*SET EXERCISE 1*
Can you return the part of the poodle forum thread that opens with the words containing "## Lilah+Jasper (May" and closes with "are so sweet!"?
*SET EXERCISE 2*
Which kennel names appear in the poodle forum thread? List every one.
*SET EXERCISE 3*
Could you write what comes next in the poodle forum thread, continuing after its last post?

:: TEXT SEGMENT

Karen of Desert Reef is a very nice, professional lady. I don't know her from puppy buying but from the forum and group buys and she's super, super nice. Her poos are also gorgeous!

Don't give up on your poodle dream. This deal may have gone belly up leaving you incredibly frustrated and devastated, but that just means this wasn't the poodle for you. YOUR poodle is out there and is waiting for your family to claim him/her. 

On a side note, I believe Beth Harris co-owns a most stunning black male poodle that we all know and love :
MBIS Am Ch Jaset's Satisfaction "London" - Info | Facebook
london Jaset Poodles


----------



## Lilah+Jasper (May 13, 2010)

faerie said:


> why do you want only a girl? i thought i only wanted female spoos until i got seelie. omg, he's a darling love. i mean, such a sweetie pie. i can't believe it.
> 
> i told gloria (at tintlet, his breeder and gramma tee hee) about how temperance is my heart dog, but she's a bit of a bitch, but seelie???? oh he's so sweet.
> 
> boys are so sweet!


I couldn't agree more! I have a close bond with L&J but it is different for each. Lilah doesn't always need me while Jasper will not let me get out of his sight if at all possible. Lilah is very independent and bossy. Jasper is the biggest love, so laid back and easy going. While I adore Lilah and I miss Sasha (she was a lot like Lilah except black) I think I am sold on boys from now on...


----------



## soon2bmommi (Mar 9, 2011)

Rowan said:


> I'm so sorry you had to go through this! A few things: first, I'm surprised that a show breeder would promise a puppy before the litter was old enough to be evaluated, etc. From what I know, most will take your name and preferences (no contract or deposits), and only after they reach a certain age and have undergone eval, will you be given a choice. If you were led to believe otherwise, that's very unfortunate. But on another note, it sounds like this female pup was one in a million (unexpected) and to look at the glass half full: she'll go on to improve the breed and that's a great thing!
> 
> Second, I have always had male poodles. Five of them in total. I can't say enough good things about the boys! I was told to get a female when I was searching 10 long years ago, and I'm thankful a breeder suggested Alex would be a perfect fit for me. He's that and so much more. I never looked back and went with boys from that day forward. I currently have three.
> 
> ...


I had actually put a deposit down before the puppies were born. All of the show breeders I have spoken to suggested and some required putting deposits down in advance because they have such a high demand for their dogs. I was told placing a female and that female in paticular with me would not be a problem be cause she did not plan on keeping any girls and I had waited so long.


----------



## soon2bmommi (Mar 9, 2011)

I really like Ora from Ormar poodles as well.. Shes very honest and upfront and her dogs are STUNNING!! I dont think she gets to wrapped up in the poodle world politics, and I know she placed her pick puppy from the last litter in a pet home.. My only concern is that she is all the way in Canada. I really want an Inky black girl and two of my favorites ormar and cabernet, mainly have whites..

::::
:: EXCERPTED DATA

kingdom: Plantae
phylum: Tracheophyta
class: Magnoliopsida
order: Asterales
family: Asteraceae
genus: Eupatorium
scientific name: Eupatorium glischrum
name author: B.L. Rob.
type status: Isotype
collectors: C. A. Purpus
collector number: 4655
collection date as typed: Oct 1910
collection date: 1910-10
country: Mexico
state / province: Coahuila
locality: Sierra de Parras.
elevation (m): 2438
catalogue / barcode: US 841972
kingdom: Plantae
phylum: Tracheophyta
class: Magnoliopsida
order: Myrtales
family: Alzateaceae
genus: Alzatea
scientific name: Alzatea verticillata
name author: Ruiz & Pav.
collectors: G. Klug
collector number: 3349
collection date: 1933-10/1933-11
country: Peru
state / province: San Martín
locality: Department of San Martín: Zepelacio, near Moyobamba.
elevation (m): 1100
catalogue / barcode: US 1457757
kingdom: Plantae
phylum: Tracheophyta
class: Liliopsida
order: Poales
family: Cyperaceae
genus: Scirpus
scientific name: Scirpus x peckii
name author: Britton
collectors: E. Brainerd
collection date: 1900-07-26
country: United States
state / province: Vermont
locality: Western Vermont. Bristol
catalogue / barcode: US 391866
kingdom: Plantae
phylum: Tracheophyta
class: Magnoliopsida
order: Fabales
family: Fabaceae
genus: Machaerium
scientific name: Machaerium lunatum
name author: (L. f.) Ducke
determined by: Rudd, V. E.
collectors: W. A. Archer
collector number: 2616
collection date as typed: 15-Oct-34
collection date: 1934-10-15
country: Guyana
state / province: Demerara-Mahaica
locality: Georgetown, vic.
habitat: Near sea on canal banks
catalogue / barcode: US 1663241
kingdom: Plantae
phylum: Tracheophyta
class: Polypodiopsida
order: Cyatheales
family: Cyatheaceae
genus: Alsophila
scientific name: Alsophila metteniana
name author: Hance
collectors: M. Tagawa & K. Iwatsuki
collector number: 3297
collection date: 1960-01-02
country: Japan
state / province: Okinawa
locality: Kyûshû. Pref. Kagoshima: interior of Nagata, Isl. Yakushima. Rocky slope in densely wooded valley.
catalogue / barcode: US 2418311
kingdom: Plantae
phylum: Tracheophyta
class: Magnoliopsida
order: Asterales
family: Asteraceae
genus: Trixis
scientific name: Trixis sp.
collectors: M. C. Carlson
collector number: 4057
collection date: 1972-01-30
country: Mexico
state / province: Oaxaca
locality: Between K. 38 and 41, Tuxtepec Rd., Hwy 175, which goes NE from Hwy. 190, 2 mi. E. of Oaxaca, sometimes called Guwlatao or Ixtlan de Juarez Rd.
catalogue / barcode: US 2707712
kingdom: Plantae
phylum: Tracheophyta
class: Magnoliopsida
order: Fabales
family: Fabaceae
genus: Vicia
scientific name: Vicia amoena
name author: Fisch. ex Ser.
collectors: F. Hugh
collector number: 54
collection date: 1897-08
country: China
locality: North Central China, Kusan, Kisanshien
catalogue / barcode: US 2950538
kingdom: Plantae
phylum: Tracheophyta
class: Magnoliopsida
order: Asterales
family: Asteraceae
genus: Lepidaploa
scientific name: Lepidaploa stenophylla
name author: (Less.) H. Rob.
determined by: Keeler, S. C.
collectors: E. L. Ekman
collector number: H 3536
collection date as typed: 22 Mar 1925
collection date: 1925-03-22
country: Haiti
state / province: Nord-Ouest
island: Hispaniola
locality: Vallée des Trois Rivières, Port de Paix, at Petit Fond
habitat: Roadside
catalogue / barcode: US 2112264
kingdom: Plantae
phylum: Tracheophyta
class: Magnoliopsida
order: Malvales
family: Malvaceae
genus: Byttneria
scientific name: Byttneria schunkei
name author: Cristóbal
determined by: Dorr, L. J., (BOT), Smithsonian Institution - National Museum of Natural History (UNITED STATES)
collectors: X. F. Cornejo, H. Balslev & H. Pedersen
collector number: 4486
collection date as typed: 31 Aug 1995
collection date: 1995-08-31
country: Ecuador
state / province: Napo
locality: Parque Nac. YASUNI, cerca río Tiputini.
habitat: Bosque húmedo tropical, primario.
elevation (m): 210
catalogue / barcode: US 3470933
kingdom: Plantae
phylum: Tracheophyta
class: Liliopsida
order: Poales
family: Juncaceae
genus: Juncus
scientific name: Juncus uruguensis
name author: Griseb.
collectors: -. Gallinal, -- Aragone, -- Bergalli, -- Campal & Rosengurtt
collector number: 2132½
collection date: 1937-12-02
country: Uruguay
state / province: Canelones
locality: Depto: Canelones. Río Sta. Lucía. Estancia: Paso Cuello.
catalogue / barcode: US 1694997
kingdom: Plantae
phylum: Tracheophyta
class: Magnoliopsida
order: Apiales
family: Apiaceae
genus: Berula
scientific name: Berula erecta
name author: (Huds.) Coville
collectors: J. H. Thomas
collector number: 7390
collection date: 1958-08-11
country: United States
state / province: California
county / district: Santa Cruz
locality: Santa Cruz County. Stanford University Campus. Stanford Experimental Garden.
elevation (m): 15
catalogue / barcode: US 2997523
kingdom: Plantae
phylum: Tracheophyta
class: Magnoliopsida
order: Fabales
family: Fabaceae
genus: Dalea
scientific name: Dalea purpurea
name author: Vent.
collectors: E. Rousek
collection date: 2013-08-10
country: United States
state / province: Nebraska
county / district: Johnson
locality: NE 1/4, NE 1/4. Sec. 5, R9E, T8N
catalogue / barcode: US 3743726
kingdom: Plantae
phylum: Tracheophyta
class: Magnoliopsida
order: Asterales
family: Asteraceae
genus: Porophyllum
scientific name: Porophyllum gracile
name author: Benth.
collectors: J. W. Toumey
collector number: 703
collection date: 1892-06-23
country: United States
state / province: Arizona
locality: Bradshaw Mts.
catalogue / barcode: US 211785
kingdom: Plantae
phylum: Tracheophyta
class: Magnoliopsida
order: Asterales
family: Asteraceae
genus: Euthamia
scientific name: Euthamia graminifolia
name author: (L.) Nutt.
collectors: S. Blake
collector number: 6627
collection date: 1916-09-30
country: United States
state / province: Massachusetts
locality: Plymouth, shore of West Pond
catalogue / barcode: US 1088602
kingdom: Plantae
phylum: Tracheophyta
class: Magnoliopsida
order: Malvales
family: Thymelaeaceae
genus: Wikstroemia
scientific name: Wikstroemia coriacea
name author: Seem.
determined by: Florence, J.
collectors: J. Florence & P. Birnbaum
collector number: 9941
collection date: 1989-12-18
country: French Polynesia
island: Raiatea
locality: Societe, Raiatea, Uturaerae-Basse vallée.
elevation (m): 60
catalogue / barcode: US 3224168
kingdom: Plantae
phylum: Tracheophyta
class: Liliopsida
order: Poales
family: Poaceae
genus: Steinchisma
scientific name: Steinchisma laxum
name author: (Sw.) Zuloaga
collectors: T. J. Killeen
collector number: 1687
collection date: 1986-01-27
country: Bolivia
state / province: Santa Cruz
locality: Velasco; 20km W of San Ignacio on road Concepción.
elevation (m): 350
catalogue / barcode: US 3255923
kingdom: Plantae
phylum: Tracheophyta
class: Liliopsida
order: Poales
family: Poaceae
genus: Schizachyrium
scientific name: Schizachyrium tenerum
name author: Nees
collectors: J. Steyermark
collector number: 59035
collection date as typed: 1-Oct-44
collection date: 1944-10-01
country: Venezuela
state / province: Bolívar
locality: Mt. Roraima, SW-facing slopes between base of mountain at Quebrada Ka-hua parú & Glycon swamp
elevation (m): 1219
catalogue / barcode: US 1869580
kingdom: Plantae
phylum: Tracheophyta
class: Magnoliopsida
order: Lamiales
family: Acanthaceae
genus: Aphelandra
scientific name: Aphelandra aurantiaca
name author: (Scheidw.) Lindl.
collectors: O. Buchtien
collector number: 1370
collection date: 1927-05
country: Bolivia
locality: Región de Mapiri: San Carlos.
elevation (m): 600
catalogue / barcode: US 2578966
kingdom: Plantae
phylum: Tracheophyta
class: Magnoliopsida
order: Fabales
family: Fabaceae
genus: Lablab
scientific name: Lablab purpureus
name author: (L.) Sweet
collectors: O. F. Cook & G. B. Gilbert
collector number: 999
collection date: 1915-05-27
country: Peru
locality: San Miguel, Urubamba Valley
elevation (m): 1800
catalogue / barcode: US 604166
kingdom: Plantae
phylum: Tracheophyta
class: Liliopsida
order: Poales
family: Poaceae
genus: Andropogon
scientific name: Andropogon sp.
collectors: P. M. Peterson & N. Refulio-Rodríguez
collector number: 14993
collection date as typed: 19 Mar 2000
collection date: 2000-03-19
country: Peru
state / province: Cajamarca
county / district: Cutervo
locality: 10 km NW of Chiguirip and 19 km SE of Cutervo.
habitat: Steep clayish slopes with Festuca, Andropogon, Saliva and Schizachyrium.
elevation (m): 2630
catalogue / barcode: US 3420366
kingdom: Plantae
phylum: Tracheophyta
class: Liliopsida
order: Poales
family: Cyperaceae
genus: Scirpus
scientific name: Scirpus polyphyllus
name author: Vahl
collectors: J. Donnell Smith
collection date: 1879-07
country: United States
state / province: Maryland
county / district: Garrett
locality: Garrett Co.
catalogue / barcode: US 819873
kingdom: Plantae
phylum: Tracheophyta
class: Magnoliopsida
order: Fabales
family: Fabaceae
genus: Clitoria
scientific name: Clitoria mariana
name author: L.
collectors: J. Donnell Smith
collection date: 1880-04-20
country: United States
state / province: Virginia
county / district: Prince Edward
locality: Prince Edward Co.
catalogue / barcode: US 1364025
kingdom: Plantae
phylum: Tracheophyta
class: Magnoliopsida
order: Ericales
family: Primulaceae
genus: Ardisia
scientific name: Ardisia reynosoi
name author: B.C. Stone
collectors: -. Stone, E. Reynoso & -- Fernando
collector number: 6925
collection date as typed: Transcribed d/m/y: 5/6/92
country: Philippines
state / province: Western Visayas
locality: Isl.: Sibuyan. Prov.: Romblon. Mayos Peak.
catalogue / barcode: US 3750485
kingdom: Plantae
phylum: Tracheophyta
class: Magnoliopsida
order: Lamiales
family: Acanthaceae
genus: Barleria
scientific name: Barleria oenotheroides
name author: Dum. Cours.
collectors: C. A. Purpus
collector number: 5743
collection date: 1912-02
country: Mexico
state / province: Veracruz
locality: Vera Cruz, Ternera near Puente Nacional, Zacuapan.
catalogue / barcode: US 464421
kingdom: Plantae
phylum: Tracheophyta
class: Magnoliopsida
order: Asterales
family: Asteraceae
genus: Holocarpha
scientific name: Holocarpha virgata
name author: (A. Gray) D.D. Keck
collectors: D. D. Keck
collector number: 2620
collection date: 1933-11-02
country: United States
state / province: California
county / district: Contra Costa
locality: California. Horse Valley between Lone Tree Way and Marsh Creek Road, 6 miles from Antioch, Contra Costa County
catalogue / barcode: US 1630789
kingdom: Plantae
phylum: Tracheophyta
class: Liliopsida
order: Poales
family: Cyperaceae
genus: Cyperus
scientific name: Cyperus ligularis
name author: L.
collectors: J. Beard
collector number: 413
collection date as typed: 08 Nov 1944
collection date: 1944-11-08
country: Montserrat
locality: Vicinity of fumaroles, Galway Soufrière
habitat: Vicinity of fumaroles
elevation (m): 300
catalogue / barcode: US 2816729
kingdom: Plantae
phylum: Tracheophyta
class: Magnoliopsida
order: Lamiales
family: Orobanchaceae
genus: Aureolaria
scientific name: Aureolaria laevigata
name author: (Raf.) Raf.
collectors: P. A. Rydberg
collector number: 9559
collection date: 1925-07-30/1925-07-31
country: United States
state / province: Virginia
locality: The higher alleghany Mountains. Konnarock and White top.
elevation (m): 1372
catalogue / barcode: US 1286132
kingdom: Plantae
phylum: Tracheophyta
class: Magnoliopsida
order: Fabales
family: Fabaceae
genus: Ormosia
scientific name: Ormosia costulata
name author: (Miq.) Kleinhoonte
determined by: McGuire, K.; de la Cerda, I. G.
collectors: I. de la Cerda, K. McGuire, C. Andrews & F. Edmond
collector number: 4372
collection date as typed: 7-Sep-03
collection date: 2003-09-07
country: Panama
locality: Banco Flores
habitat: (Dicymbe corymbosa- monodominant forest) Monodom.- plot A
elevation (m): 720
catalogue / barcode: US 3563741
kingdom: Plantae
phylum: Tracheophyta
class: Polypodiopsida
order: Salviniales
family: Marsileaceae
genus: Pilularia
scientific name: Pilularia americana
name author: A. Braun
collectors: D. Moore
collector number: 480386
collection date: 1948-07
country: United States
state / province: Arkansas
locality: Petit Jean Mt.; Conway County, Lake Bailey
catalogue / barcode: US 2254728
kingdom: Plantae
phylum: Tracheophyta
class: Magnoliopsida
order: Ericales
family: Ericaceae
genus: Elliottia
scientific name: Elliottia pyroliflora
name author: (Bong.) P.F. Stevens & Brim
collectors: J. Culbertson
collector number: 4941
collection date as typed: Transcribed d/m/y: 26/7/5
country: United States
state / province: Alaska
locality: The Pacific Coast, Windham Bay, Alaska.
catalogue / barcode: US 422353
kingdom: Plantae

::::

*RESPONSE 1*
## Lilah+Jasper (May 13, 2010)

faerie said:


> why do you want only a girl? i thought i only wanted female spoos until i got seelie. omg, he's a darling love. i mean, such a sweetie pie. i can't believe it.
> 
> i told gloria (at tintlet, his breeder and gramma tee hee) about how temperance is my heart dog, but she's a bit of a bitch, but seelie???? oh he's so sweet.
> 
> boys are so sweet!

*RESPONSE 2*
Desert Reef
Jaset
Tintlet
Ormar
Cabernet

*RESPONSE 3*
----------



## CharismaticMillie (Jun 16, 2010)

Inky black is lovely! Though I would not have your heart set on inky black as IMO it is pretty unpredictable. My Henry is the inkiest black I've ever seen and he came out of a black who is VERY faded. Most breeders put color last so if a great inky black happens, that's wonderful, but if not, there's dye for the show ring  Most breeders will not want to talk about how well their blacks hold their color...:angel:


----------



## Rowan (May 27, 2011)

CharismaticMillie said:


> Inky black is lovely! Though I would not have your heart set on inky black as IMO it is pretty unpredictable. My Henry is the inkiest black I've ever seen and he came out of a black who is VERY faded. Most breeders put color last so if a great inky black happens, that's wonderful, but if not, there's dye for the show ring  Most breeders will not want to talk about how well their blacks hold their color...:angel:


Ditto this. Blacks (color integrity, not the actual dogs ) are unpredictable. I also lucked out and my black (Alex) is still black at 10 years of age. Sure, he has old man muzzle and some white hairs here and there but he's so black I often lose him on dark carpets, etc. In fact, I almost stepped on him not ten minutes ago.  (Blacks are my favorite!)


----------



## soon2bmommi (Mar 9, 2011)

Rowan said:


> Ditto this. Blacks (color integrity, not the actual dogs ) are unpredictable. I also lucked out and my black (Alex) is still black at 10 years of age. Sure, he has old man muzzle and some white hairs here and there but he's so black I often lose him on dark carpets, etc. In fact, I almost stepped on him not ten minutes ago.  (Blacks are my favorite!)


When I first started my spoo search I was torn between a black or a white. After attending dog shows and seeing STUNNING blacks my mind was made up. IMO nothing is more prettier then a well bred black. I have seen pets that Granduer has bred that look better then a lot of show dogs . My only concern is after waiting so long and the situation im going through now , is putting a deposit down with phylis and waiting possibly up to another year and not being able to get a puppy again. A family friend of mine breeds English bulldogs and I promised my son his 12th birthday he can pick out a dog of his own and naturally he wants a male.


----------



## tintlet (Nov 24, 2009)

just keep in mind that some of those "stunning blacks" in the ring... are dyed


----------



## Olie (Oct 10, 2009)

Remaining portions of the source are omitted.